К ней подходит мужчина, внимательно разглядывая меня. За воротник рубашки у него заткнута салфетка.
– Вот ты где, – обращается он к женщине. – А мы удивляемся, куда же ты запропастилась. – И он понимающе кивает мне.
– У этого молодого человека просто самое настоящее критическое положение, – объясняет она.

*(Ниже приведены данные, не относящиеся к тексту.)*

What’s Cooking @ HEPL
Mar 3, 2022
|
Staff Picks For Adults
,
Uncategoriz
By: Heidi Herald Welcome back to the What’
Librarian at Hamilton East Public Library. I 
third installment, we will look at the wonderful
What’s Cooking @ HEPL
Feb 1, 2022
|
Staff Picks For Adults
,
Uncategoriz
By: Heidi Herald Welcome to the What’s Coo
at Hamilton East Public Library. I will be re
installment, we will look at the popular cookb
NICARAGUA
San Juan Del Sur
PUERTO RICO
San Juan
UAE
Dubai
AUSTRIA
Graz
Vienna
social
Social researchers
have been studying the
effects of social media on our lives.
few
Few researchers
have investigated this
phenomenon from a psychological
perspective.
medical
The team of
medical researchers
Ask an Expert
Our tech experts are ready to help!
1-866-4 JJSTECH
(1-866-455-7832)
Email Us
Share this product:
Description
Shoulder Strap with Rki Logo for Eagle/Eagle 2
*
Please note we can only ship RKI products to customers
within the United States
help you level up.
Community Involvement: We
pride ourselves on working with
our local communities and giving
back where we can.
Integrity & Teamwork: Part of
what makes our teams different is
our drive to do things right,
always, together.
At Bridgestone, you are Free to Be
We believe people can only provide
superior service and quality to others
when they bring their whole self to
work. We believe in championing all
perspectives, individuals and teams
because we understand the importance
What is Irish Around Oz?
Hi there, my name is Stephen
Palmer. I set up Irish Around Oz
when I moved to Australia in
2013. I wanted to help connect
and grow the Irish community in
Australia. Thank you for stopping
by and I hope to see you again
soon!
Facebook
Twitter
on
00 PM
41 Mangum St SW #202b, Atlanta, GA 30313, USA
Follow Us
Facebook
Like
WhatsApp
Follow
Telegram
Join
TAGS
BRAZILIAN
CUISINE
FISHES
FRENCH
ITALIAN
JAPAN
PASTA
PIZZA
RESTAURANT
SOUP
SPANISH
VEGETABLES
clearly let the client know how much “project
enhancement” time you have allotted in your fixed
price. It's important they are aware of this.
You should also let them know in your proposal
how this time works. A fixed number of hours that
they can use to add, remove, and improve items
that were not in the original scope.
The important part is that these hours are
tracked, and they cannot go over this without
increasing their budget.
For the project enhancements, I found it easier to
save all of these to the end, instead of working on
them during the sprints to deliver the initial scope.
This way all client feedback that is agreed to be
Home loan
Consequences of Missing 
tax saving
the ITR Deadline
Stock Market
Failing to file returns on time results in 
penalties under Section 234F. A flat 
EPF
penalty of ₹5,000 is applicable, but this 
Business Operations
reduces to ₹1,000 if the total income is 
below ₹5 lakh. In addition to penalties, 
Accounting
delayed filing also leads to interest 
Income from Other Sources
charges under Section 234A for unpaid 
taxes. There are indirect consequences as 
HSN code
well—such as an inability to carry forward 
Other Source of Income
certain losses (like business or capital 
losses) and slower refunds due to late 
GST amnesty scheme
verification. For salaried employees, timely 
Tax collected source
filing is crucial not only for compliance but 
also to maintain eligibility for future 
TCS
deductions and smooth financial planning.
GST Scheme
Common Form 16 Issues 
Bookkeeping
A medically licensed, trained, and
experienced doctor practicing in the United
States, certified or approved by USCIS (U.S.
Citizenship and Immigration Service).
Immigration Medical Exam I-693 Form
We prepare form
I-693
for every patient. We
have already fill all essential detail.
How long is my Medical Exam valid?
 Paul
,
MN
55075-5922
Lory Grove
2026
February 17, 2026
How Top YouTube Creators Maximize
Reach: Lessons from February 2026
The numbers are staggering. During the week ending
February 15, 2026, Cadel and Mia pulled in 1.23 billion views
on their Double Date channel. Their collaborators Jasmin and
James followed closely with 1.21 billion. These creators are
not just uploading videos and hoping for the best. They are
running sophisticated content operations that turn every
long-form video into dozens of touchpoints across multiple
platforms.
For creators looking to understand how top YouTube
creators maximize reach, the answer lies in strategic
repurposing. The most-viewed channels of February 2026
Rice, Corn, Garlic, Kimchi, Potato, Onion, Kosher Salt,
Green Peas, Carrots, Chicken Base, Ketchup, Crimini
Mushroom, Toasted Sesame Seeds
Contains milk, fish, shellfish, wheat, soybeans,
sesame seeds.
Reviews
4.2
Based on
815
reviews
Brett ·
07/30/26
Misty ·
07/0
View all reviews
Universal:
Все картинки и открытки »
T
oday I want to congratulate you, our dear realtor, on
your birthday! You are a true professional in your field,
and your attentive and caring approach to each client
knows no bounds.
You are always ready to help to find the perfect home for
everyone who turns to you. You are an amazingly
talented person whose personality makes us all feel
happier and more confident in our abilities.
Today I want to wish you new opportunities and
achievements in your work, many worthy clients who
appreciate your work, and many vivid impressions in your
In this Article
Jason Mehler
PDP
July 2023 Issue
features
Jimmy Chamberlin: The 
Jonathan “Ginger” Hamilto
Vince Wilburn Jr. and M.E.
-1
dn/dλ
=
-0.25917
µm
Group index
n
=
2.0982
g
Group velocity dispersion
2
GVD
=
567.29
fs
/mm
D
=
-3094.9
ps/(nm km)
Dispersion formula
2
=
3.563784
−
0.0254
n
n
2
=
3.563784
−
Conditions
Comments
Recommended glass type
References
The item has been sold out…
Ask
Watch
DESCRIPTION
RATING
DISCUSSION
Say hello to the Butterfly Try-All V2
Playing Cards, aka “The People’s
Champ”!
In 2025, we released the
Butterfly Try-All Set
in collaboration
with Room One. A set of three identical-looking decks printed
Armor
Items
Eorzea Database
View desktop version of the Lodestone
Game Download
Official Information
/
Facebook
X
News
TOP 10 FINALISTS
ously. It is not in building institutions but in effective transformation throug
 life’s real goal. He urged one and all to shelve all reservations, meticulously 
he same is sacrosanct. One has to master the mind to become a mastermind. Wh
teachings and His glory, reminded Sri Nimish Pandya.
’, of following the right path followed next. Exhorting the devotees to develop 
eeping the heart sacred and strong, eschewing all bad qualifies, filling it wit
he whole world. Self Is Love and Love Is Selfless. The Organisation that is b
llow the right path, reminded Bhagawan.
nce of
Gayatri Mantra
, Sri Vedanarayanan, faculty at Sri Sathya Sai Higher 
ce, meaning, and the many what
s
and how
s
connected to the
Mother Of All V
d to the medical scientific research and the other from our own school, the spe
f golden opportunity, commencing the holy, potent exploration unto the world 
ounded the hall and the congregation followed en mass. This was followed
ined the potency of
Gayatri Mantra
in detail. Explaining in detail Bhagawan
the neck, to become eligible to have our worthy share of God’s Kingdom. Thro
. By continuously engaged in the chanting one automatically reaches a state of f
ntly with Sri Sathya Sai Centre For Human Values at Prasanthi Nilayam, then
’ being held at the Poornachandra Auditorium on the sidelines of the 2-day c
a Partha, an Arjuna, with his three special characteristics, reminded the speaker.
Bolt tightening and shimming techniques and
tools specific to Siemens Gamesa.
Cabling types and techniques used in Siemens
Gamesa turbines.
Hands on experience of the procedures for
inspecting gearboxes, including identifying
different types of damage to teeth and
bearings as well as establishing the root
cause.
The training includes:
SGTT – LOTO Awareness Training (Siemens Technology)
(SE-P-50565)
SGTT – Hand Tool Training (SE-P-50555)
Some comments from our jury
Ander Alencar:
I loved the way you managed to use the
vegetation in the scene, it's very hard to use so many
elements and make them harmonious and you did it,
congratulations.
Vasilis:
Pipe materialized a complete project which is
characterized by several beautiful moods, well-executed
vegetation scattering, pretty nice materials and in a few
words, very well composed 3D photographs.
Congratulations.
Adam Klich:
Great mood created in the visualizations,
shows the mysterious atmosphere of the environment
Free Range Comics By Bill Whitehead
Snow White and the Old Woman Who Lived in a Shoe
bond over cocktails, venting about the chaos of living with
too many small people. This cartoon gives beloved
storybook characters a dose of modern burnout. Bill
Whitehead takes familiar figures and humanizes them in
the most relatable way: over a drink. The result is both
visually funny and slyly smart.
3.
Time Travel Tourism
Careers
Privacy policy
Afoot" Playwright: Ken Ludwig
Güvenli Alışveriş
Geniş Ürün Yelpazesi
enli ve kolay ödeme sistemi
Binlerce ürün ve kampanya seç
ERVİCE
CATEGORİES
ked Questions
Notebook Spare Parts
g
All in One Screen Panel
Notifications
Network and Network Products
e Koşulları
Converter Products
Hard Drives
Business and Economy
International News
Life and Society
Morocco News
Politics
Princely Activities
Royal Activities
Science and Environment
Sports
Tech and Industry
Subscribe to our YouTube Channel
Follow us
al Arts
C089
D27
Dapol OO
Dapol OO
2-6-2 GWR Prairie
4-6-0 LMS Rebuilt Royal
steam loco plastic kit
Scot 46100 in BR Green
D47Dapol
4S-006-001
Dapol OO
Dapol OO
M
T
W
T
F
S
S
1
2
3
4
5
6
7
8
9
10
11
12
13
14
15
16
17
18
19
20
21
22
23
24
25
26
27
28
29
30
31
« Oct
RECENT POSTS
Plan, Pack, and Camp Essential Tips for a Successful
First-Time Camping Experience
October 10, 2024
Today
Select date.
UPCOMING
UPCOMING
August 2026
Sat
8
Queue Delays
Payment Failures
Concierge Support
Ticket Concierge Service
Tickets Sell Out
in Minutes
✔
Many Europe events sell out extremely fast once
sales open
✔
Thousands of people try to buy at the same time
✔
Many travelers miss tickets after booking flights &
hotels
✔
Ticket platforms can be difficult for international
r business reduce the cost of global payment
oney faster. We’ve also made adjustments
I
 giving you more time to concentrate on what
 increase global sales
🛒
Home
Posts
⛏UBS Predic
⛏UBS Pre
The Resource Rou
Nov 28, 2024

Я заново рассказываю о своей ситуации. Она смотрит на него, а он на меня, потом она зовет кого-то из комнаты, попросив перемешать сидр, и мужчина выходит наружу, салфетка начинает развеваться на холодном ветру. Я следую за ним, засунув руки в карманы, и мы идем к теплице, возле двери которой он снимает с пояса связку ключей, которые, как правило, бывают у дворников.
Я болтаю и болтаю, не в силах остановиться, бесконечно благодаря его и обещая заплатить двойную цену и даже пообещав потом прислать фото Вайолет с этими цветами, возможно, с фиалками, сразу после того, как я вручу их ей.